** GIVEN TEXT follows **

Again, separating into a function allows the logic to be tested independently with a smaller field. And we might consider extracting the constant 4 so we can play n-in-a-row instead.

Take advantage of symmetries

You'll get a big performance win by noting that the board has 4-way symmetry, so we should be able to greatly reduce the number of configurations to be tested. A simple test to skip ¾ of the possible boards is to omit any where more than half of, say, the '1' counters are on the upper or left-hand side of the board, as we know that we'll consider the reflections of those during our search.

Another observation is that swapping the ones and zeros gives the same score, so we can further reduce the search space by half.

---

My version

I'm sure there remain some significant optimizations, but this should be a start; I compiled with gcc -std=c11 -Wall -Wextra -O3 -march=native.

#include <stdio.h>
#include <string.h>

int advance_board(char *board, size_t length)
{
    if (length < 2) return 0;

    /* Find the last transition from 1 to 0 */
    char *p = board+length;
    while (p > board && *--p == 1)
        ;
    while (p > board && *--p == 0)
        ;
    if (*p == 0)
        /* we reached the last permutation */
        return 0;

    /* Swap the adjoining 0 and 1 */
    *p++ = 0;
    *p++ = 1;
    /* Reverse the tail of the board */
    for (char *q = board+length-1;  p < q;  ++p, --q) {
        char c = *q;
        *q = *p;
        *p = c;
    }
    return 1;
}

int weigh(const char *board, int length)
{
    int weight = 0;
    for (const char *p = board;  p < board + length;  ++p)

** End of GIVEN TEXT **

YOUR TASK: Transcribe everything from "I'm sure there" down to "board && *--p == 1)" in the code review text above.

** SUPPLIED DATA follows **

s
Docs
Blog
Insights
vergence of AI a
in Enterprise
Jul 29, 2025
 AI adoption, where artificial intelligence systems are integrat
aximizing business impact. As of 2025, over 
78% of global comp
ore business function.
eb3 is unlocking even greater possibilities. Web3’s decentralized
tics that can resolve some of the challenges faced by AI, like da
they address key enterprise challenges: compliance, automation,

** End of SUPPLIED DATA **

SOLVED PROBLEM:
I'm sure there remain some significant optimizations, but this should be a start; I compiled with gcc -std=c11 -Wall -Wextra -O3 -march=native.

#include <stdio.h>
#include <string.h>

int advance_board(char *board, size_t length)
{
    if (length < 2) return 0;

    /* Find the last transition from 1 to 0 */
    char *p = board+length;
    while (p > board && *--p == 1)